Here's my experience with glory holes. I read Edmund White's The Beautiful Room Is Empty, which includes graphic descriptions of glory hole cruising for plot and character development. Though I'm not sure how there could be non-graphic descriptions of glory hole cruising.
Even those "shocking exposés" about the evil worlds of homosexuality were actually for titillation purposes. Speaking of shocking, there's John Waters' Desperate Living which featured a titty glory hole. Holes in bathroom stalls are not just for penises anymore. Though cutting a hole big enough for tits is a more labor-intensive process.
Now it's possible that I may have been on both sides of a real-life glory hole or two, purely as a sociological exercise, and not necessarily in a public toilet. Rather one might have considered it a private space, or club if you will. As I don't think there are public bathrooms with clear lucite walls.
Though I haven't ever been to Scandanavia, which I assume is made entirely of clear lucite, right down to the toilets, owing to the iciness, modernism and glamour, and because IKEA had a sale.
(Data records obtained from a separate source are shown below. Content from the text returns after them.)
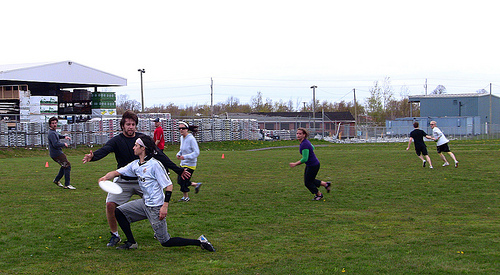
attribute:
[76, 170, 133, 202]
frisbee — white, played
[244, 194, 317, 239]
grass — here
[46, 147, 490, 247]
field — green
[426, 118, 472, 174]
man — here, blocking, stopping, young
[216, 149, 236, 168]
cone — orange, small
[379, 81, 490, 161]
house — blue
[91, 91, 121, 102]
crate — green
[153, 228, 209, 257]
socks — white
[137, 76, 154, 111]
pole — here, skinny, tall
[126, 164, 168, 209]
shirt — white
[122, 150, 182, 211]
man — kneeling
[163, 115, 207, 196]
woman — running, charging, young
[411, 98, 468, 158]
building — grey, large, blue, brick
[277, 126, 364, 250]
person — running, young, exercising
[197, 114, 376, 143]
fence — long, chain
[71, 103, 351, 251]
people — playing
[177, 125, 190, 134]
sunglasses — dark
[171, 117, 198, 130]
headband — white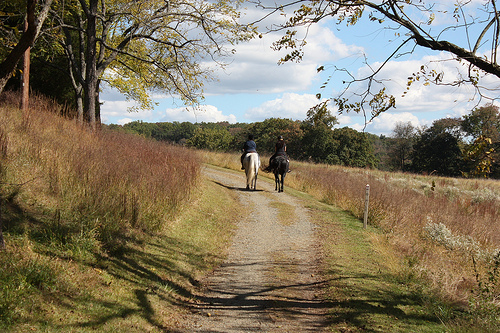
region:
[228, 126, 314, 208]
Two horses walk down a trail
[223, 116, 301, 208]
Two people ride horses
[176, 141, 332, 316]
The trail is dirt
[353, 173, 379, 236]
White pole on side of trail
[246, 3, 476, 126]
Trees above the trail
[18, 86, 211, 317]
Tall green and brown bushes on sides of trail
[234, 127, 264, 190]
The horse is white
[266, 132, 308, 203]
The horse is black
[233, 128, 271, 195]
The rider is wearing a blue shirt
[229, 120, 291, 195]
The riders are wearing helmets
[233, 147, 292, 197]
black and white horses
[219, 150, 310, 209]
black and white horses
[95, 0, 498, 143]
a blue sky with puffy clouds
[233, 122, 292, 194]
two horses with riders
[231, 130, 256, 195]
rider on a white horse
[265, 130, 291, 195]
rider on a black horse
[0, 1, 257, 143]
a group of trees with green leaves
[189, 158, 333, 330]
a dirt road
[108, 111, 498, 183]
a ridge of trees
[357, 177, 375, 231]
a white post next to road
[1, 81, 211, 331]
tall grass beside road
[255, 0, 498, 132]
tree branch with leaves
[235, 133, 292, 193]
two horses walking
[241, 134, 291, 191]
people riding horses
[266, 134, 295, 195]
black horse with a person on it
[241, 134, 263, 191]
white horse with a person on it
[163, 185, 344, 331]
a dirt road in the country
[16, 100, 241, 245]
tall grass on side of dirt road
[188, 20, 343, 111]
white clouds in the sky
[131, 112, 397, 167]
green, yellow and orange leaves on trees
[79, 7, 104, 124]
brownish tree bark on tree trunk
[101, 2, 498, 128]
blue sky with clouds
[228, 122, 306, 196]
two persons riding a horse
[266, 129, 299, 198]
person rides a black horse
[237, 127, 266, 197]
person rides a white horse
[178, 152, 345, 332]
road is not paved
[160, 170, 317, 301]
road has patches of grass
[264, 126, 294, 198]
man wearing black cloths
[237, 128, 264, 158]
person wearing blue clotsh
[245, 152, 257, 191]
tail of white horse is long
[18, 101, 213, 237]
grass is tall on left side of road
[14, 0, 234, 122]
a tree with yellow leaves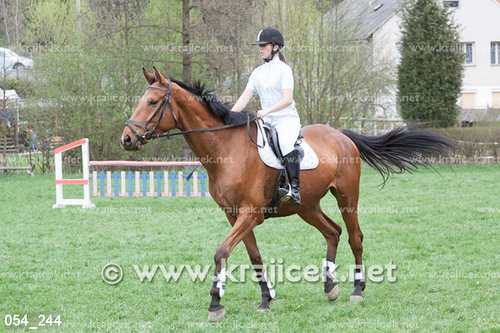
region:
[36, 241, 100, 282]
short green and yellow grass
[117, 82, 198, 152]
brown horse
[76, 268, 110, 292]
short green and yellow grass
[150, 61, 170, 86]
The right ear of the horse.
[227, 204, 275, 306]
The front left leg of the horse.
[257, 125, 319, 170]
The saddle of the horse.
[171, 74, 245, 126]
The mane of the horse.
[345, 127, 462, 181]
The tail of the horse.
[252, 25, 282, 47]
The helmet the girl is wearing.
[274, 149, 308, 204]
The black boot the girl is wearing.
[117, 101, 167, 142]
The harness around the horse's face.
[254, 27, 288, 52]
black helmet with white stripe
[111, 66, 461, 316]
chestnut brown horse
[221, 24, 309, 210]
girl wearing mostly white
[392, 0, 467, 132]
tall cypress shrub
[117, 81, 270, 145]
black bridle and reins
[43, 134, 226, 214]
show jumping equipment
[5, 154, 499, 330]
a lush, wellmanicured lawn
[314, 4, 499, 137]
a mostly white painted house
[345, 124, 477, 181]
a long black horse tail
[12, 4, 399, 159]
a grove of scantily leafed trees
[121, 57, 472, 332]
a brown horse trotting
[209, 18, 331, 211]
a person riding a horse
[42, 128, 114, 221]
a white and red barricade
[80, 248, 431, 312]
a watermark of a photographer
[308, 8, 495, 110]
a large house behind some trees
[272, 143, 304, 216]
a left black boot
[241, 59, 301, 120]
a white shirt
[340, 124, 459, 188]
Black hair coming off a horse.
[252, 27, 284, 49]
Black jockey hat.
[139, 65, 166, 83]
Two brown horse ears.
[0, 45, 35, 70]
A white vehicle.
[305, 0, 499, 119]
A white house with grey roof.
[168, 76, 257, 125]
Black horse mane.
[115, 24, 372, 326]
woman riding brown horse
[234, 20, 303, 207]
rider wearing helmet, white outfit and black boots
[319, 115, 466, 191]
black tail flying in the air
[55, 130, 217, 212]
obstacle composed of poles and slats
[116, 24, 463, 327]
girl riding brown horse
For our examples, apologies to the sucker in the top picture, also known as the oral bottom. I'm sure he's embarrassed. Not by the sucking but of the bird's-eye view of his receding hairline. Hair loss on the scalp is one of the many perils of testosterone.
Perhaps there aren't as many amateur glory hole photos out there to match the volume of activity. Or that volume shrunk prior to (and ongoing) with the advent of digital photography. But glory holes remain a thing even if not always captured. And that includes homemade glory holes people install in their entryways or backyard shed for known or anonymous visitors. Lesbians aren't the only people who frequent Home Depot.
That's both for the supplies to build one's own glory hole and for the third stall on the left in the South Bend, Indiana Home Depot. Or so I've heard.